### RECORDS FOR THE EXERCISE ###

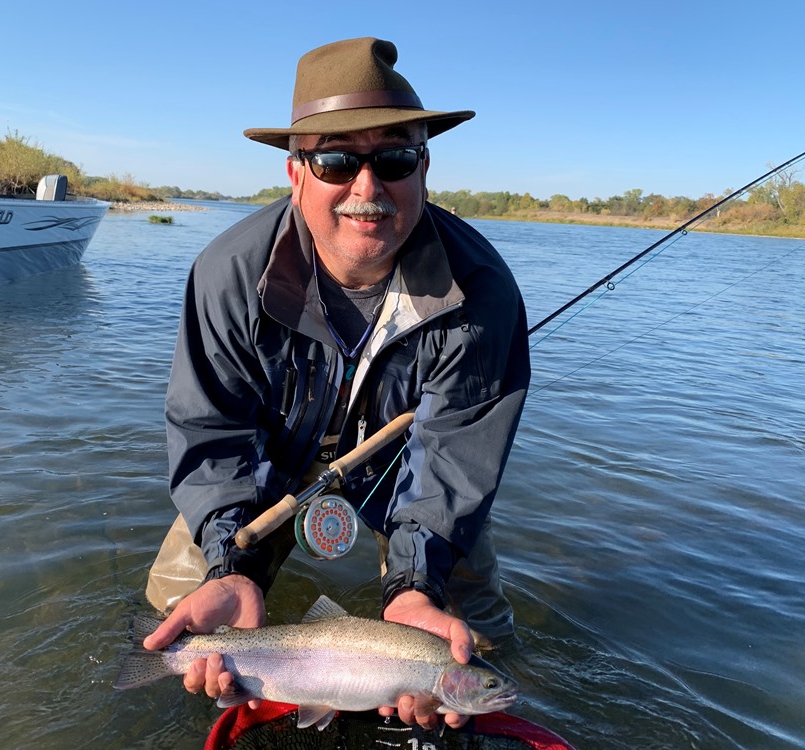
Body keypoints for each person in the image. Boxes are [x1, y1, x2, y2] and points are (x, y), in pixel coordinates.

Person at [142, 37, 531, 730]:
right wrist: (229, 556)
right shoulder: (227, 275)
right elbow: (212, 433)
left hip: (411, 476)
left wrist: (416, 584)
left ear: (424, 167)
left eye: (394, 158)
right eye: (335, 160)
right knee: (179, 615)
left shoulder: (484, 295)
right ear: (296, 173)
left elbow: (452, 463)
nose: (367, 187)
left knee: (478, 636)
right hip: (264, 476)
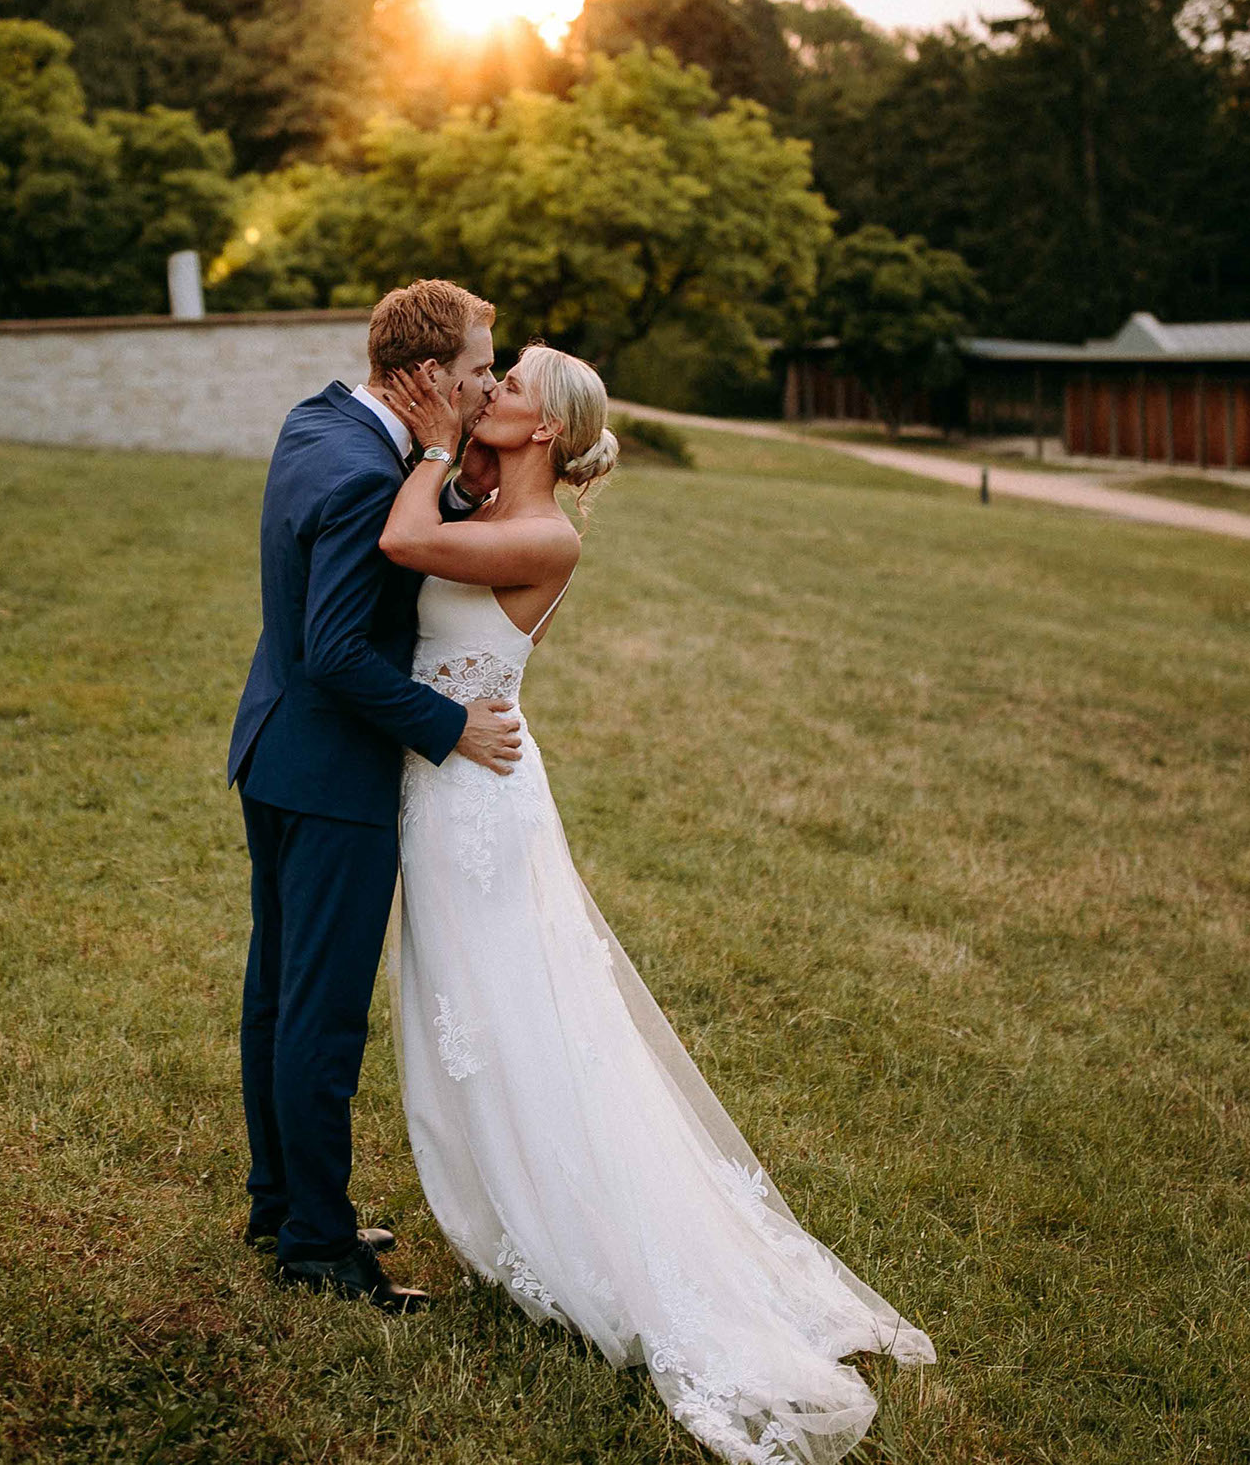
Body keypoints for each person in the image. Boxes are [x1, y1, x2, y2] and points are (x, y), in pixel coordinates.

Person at [373, 346, 935, 1465]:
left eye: (510, 384)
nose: (493, 391)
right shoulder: (488, 497)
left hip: (477, 805)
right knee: (474, 1012)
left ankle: (587, 1232)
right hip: (450, 786)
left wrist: (436, 438)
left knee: (514, 1017)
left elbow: (399, 545)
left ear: (544, 429)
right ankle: (516, 1198)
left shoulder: (546, 534)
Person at [226, 279, 526, 1316]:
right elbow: (340, 648)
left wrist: (447, 475)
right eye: (480, 368)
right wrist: (450, 728)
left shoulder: (318, 422)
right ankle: (316, 1239)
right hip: (334, 774)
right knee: (319, 1012)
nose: (489, 384)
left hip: (271, 751)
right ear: (429, 376)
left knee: (277, 991)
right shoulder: (364, 474)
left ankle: (280, 1196)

###

**EXERCISE**
Only the lines from the one containing "left ear: (544, 429)" through the last line of the material should be returned, each one exactly as written.

**WRITTEN RESPONSE**
left ear: (544, 429)
right ankle: (516, 1198)
left shoulder: (546, 534)
Person at [226, 279, 526, 1316]:
right elbow: (340, 648)
left wrist: (447, 475)
right eye: (480, 368)
right wrist: (450, 728)
left shoulder: (318, 422)
right ankle: (316, 1239)
right hip: (334, 774)
right knee: (319, 1012)
nose: (489, 384)
left hip: (271, 751)
right ear: (429, 376)
left knee: (277, 991)
right shoulder: (364, 474)
left ankle: (280, 1196)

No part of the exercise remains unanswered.